Esa representación de la violencia como algo monstruoso e irracional confirma que la violencia aparece como uno de los grandes tabúes de nuestra sociedad. Un tabú cuyo reverso, señala Fernández Villanueva (2010), es la «obsesión por la pacificación». Esta obsesión se declina de diversos modos: no se debe castigar a los niños; no hay que mostrar violencia en la televisión; los niños no deben jugar con juguetes bélicos. Sin embargo, eso que nos impacta como tan nuevo, en realidad no lo es. La cuestión de la violencia está presente como tema y preocupación desde siempre. La guerra en Ucrania, a la que asistimos mientras finalizamos este libro, es un episodio más de esta serie de violencias.

Tomemos como ejemplo a Hobbes, que en 1651 ya destacaba que «el hombre es un lobo para el hombre» (en latín homo homini lupus) dando a entender la presencia de un impulso a la destructividad inherente a cada ser humano.

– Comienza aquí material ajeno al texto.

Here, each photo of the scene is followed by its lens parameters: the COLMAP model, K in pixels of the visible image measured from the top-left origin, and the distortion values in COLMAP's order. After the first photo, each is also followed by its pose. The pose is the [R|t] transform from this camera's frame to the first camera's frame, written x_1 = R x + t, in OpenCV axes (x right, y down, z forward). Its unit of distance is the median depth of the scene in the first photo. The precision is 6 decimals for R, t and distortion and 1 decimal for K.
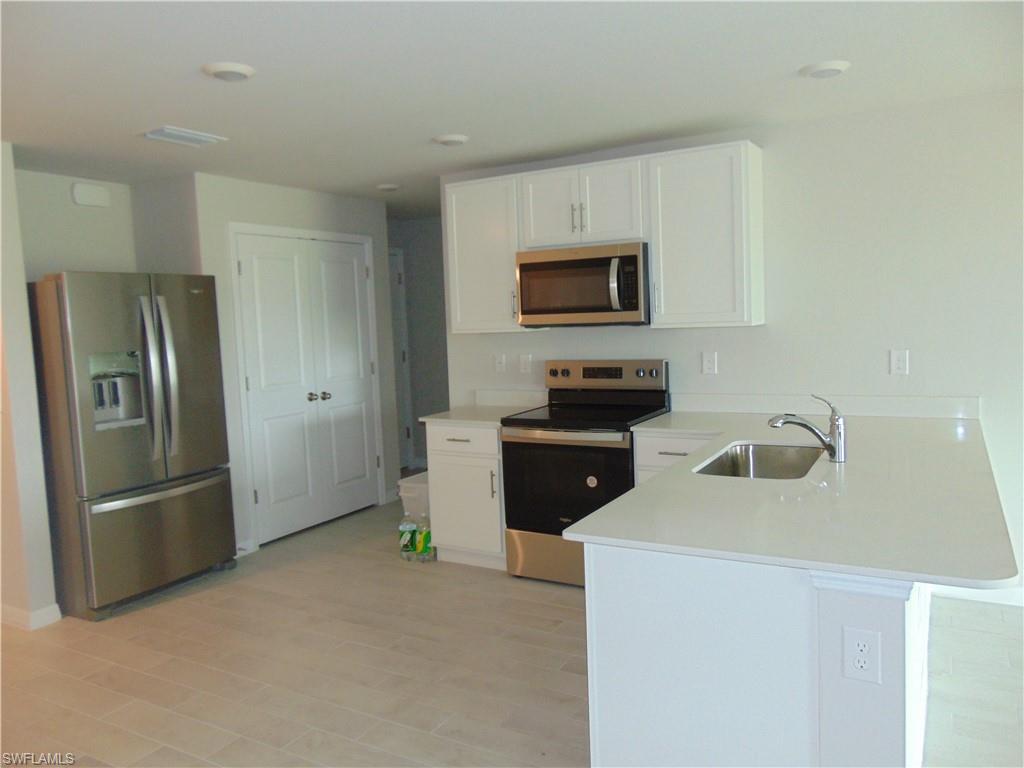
lens RADIAL K [[740.9, 0, 482.6], [0, 740.9, 383.5], [0, 0, 1]] dist [0.001854, 0.001618]
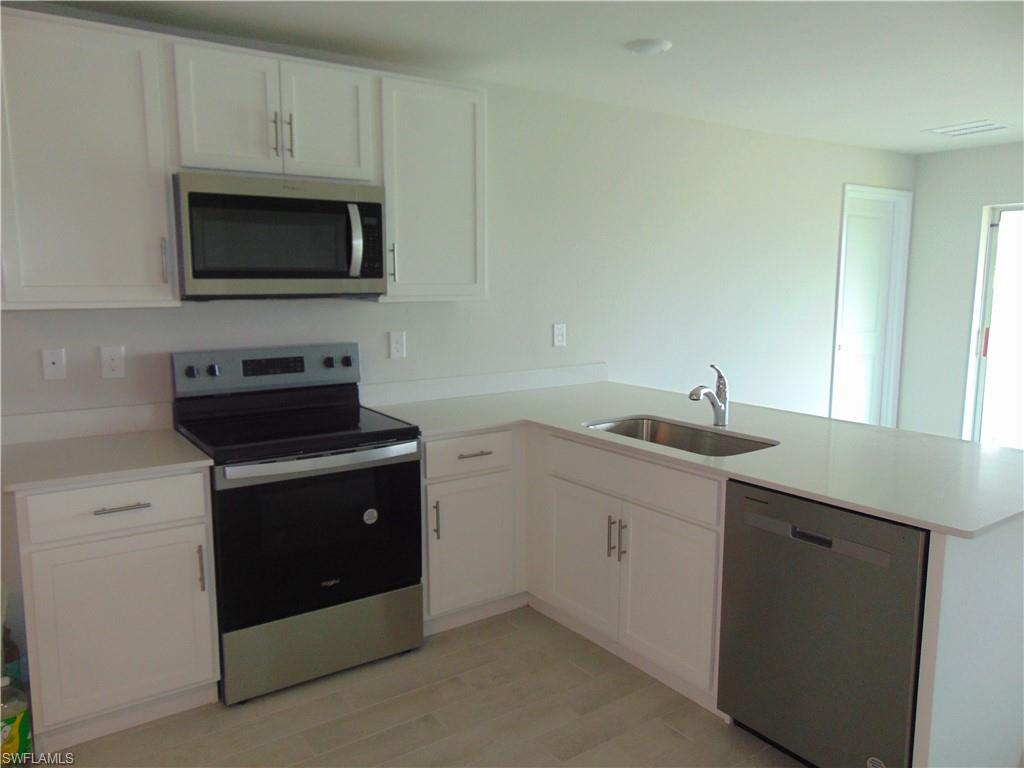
lens RADIAL K [[740.9, 0, 482.6], [0, 740.9, 383.5], [0, 0, 1]] dist [0.001854, 0.001618]
pose [[0.428493, -0.087235, 0.899324, -0.394493], [0.068392, 0.995604, 0.063988, -0.030108], [-0.900953, 0.034088, 0.432576, 0.532062]]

Tiempo después, el «contrato social» aparece como un modo de tratamiento a esa impulsividad (Ons, 2008). El contrato implica un modo de hacer pasar por la letra aquello que se presenta fuera de la palabra. El contrato es, entonces, un modo de tratamiento. En cierta medida podemos pensar que la idea de contrato es una interpretación que nos señala que la violencia es contraria a la estructura articulada de la palabra. Pero, el contrato obvia que las manifestaciones subjetivas de la agresividad no pueden ser tratadas completamente por la palabra. Hay un componente inherente a los seres humanos que no se deja atrapar por las palabras. Eso es algo que en el campo de la infancia y la adolescencia podemos observar a diario: cuando invitamos a un niño a reflexionar sobre su conducta puede aceptar esa invitación, incluso reconocer lo que se le plantea, pero —a pesar de eso— seguir en un circuito en el que sus conductas se repitan. A veces pueden llegar a hacer un víncu­lo entre sus conductas violentas y un afecto que los violenta desde dentro.

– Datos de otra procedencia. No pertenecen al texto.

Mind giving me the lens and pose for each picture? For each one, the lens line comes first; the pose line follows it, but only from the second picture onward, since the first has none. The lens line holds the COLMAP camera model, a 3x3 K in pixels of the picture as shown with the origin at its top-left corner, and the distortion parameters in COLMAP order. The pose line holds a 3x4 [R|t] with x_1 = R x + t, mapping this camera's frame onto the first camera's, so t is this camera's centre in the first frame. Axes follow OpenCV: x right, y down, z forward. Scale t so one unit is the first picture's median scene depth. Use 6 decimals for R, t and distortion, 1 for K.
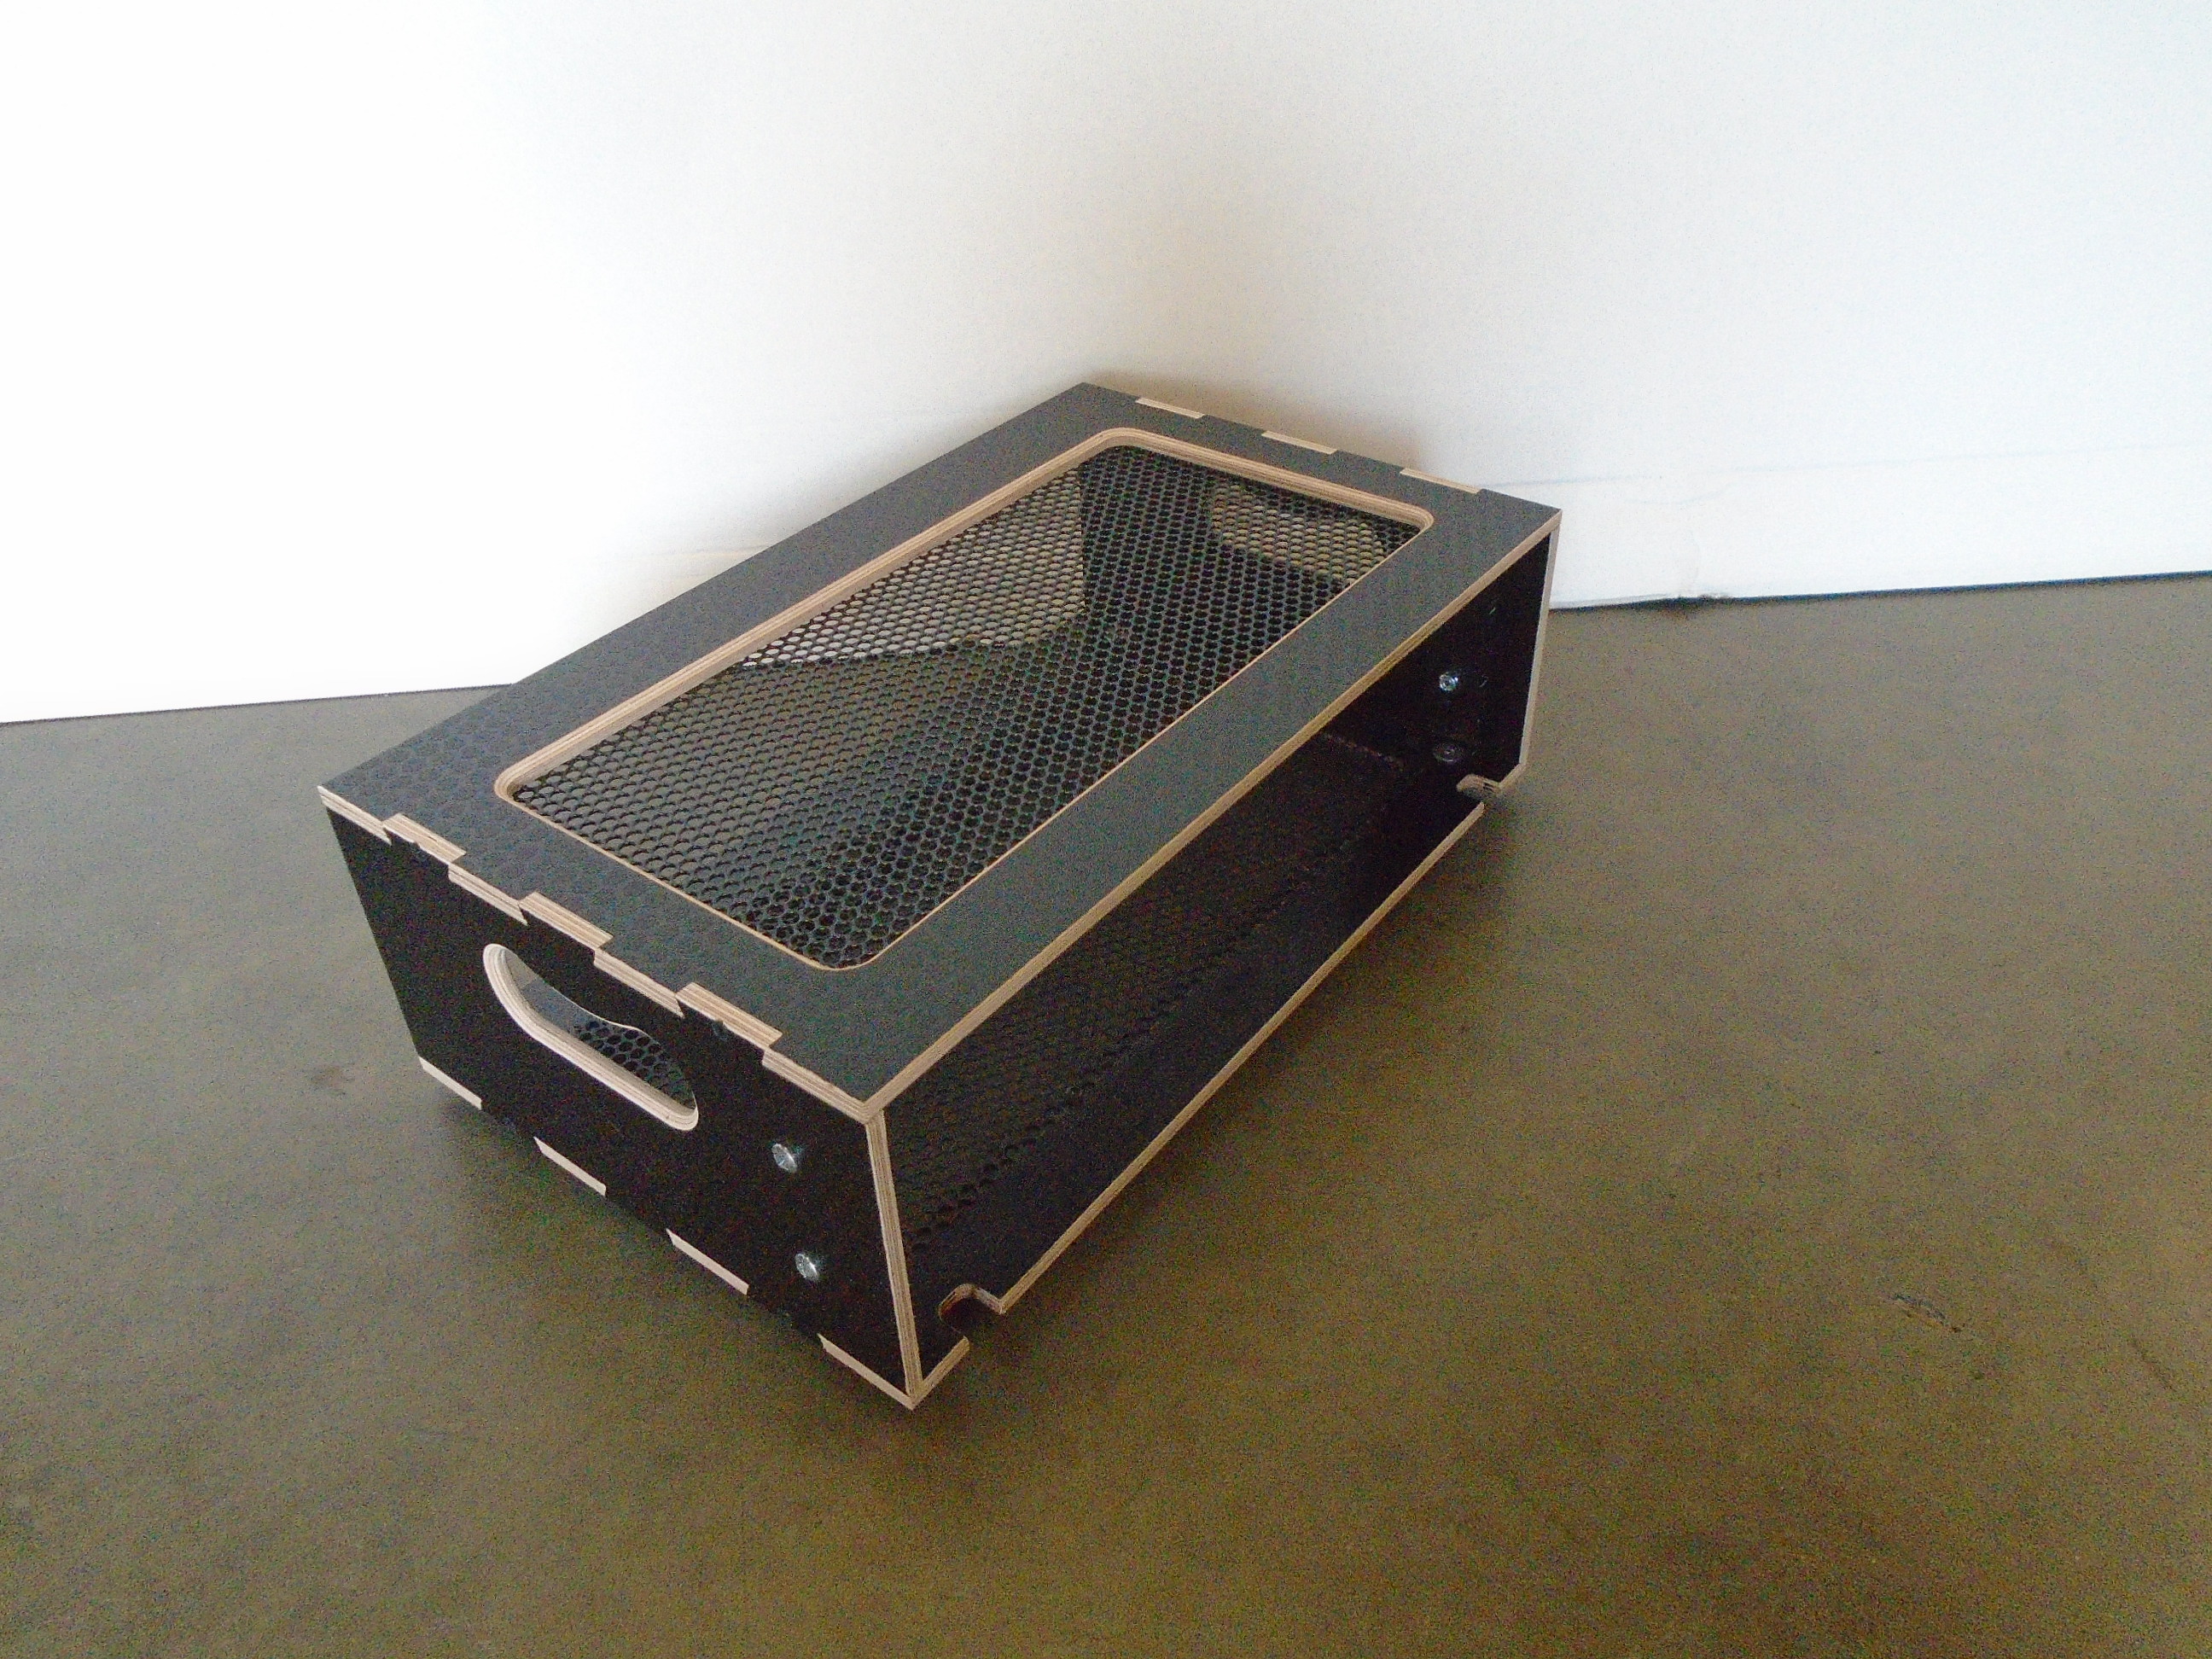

Es el caso de Ainhoa, una niña de 9 años que comentaba en sesión que cada vez que explotaba se trataba de una «rabia» que sentía y a la que no podía limitar. Esa «rabia» le hacía pensar que dentro de ella había dos niñas: una mala y otra buena. Y la que en general predominaba era la mala. En este caso no parecía tratarse de una voz alucinada que le hablara, sino más bien de una fuerza que no cesaba de empujar. Esa «rabia» era su reacción a la tutela: ella la vivía como un encierro del que tenía que escapar. Actuaba ese afecto «fugándose» del centro en el que vivía para volver cada vez a su entorno familiar. Este ejemplo nos muestra que el tema de las fugas no es tan sencillo de entender. Si bien es uno de los modos de comportamiento que «violentan» más —y con más frecuencia— la estructura de las instituciones de internamiento, ellas no siempre responden a una problemática de la institución en sí. En este caso es algo previo a la institución: es la reacción de una niña a una separación que no puede comprender ni avalar.